--- Data for this task ---
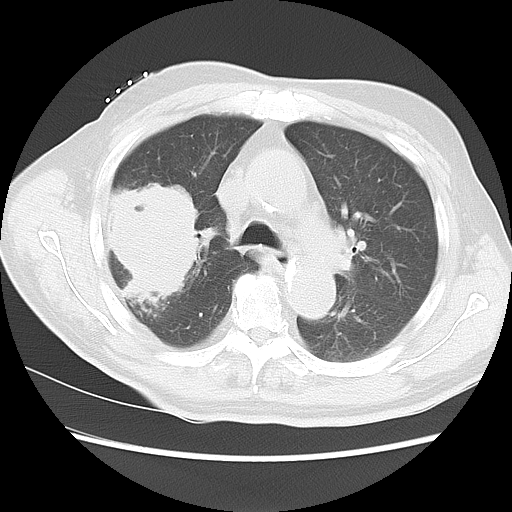
Chest CT, one axial slice; position 10 of 15 along the scan axis; 120 kVp; lung window (W 1500 / L -600 HU); 5 mm slice thickness; 512 × 512 image matrix, field of view 350 × 350 mm. Patient: male, 68 years. From the clinical record (not read from this slice): clinical TNM (as recorded): T4 N3 M0.
Annotated regions visible in this slice (rectangle marked by the reading radiologist):
- lung tumour (recorded histology: squamous cell carcinoma): bounding box <102,178,198,302> (left, top, right, bottom; pixels)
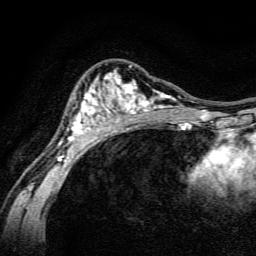
Breast MRI, one axial slice. Position 93 of 134 along the scan axis. Cropped to one breast. Dynamic contrast-enhanced series, time point 2 of 6 at this slice position (early post-contrast). 3 T. TE 4.7 ms, TR 9 ms. 1.2 mm slice thickness. 256 × 256 image matrix, field of view 160 × 160 mm. Female patient.
Annotated regions visible in this slice (semi-automatically segmented with operator editing):
- enhancing-tissue mask used for the functional tumour volume (all voxels passing the contrast-enhancement thresholds inside the analysis volume; usually the tumour): bounding box [x1, y1, x2, y2] px = [58, 69, 191, 162]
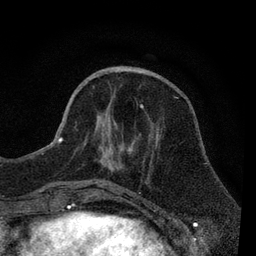
Breast MRI, one axial slice; position 28 of 80 along the scan axis; cropped to one breast; dynamic contrast-enhanced series, time point 2 of 7 at this slice position (early post-contrast); 3 T; TE 2.2 ms, TR 5.5 ms; 2 mm slice thickness; 256 × 256 image matrix, field of view 150 × 150 mm. Female patient.
Outlined on this slice (semi-automatically segmented with operator editing):
- enhancing-tissue mask used for the functional tumour volume (all voxels passing the contrast-enhancement thresholds inside the analysis volume; usually the tumour): bounding box <55,104,145,184> (left, top, right, bottom; pixels)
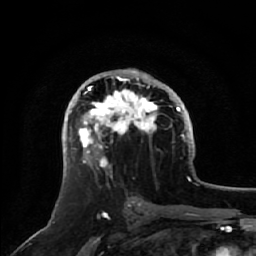
Breast MRI, one axial slice. Position 31 of 64 along the scan axis. Cropped to one breast. Dynamic contrast-enhanced series, time point 2 of 7 at this slice position (early post-contrast). 1.5 T. TE 2.5 ms, TR 5.2 ms. 2.5 mm slice thickness. 256 × 256 image matrix, field of view 180 × 180 mm. Female patient.
Annotated regions visible in this slice (semi-automatically segmented with operator editing):
- enhancing-tissue mask used for the functional tumour volume (all voxels passing the contrast-enhancement thresholds inside the analysis volume; usually the tumour): box from (x=71, y=71) to (x=158, y=169) px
---
— Work item —
The data above should be repeated exactly, minus any pictures.

— Task result —
Chest CT, one axial slice; position 10 of 15 along the scan axis; 120 kVp; lung window (W 1500 / L -600 HU); 5 mm slice thickness; 512 × 512 image matrix, field of view 350 × 350 mm. Patient: male, 68 years. From the clinical record (not read from this slice): clinical TNM (as recorded): T4 N3 M0.
Annotated regions visible in this slice (rectangle marked by the reading radiologist):
- lung tumour (recorded histology: squamous cell carcinoma): bounding box <102,178,198,302> (left, top, right, bottom; pixels)
Breast MRI, one axial slice. Position 93 of 134 along the scan axis. Cropped to one breast. Dynamic contrast-enhanced series, time point 2 of 6 at this slice position (early post-contrast). 3 T. TE 4.7 ms, TR 9 ms. 1.2 mm slice thickness. 256 × 256 image matrix, field of view 160 × 160 mm. Female patient.
Annotated regions visible in this slice (semi-automatically segmented with operator editing):
- enhancing-tissue mask used for the functional tumour volume (all voxels passing the contrast-enhancement thresholds inside the analysis volume; usually the tumour): bounding box [x1, y1, x2, y2] px = [58, 69, 191, 162]
Breast MRI, one axial slice; position 28 of 80 along the scan axis; cropped to one breast; dynamic contrast-enhanced series, time point 2 of 7 at this slice position (early post-contrast); 3 T; TE 2.2 ms, TR 5.5 ms; 2 mm slice thickness; 256 × 256 image matrix, field of view 150 × 150 mm. Female patient.
Outlined on this slice (semi-automatically segmented with operator editing):
- enhancing-tissue mask used for the functional tumour volume (all voxels passing the contrast-enhancement thresholds inside the analysis volume; usually the tumour): bounding box <55,104,145,184> (left, top, right, bottom; pixels)
Breast MRI, one axial slice. Position 31 of 64 along the scan axis. Cropped to one breast. Dynamic contrast-enhanced series, time point 2 of 7 at this slice position (early post-contrast). 1.5 T. TE 2.5 ms, TR 5.2 ms. 2.5 mm slice thickness. 256 × 256 image matrix, field of view 180 × 180 mm. Female patient.
Annotated regions visible in this slice (semi-automatically segmented with operator editing):
- enhancing-tissue mask used for the functional tumour volume (all voxels passing the contrast-enhancement thresholds inside the analysis volume; usually the tumour): box from (x=71, y=71) to (x=158, y=169) px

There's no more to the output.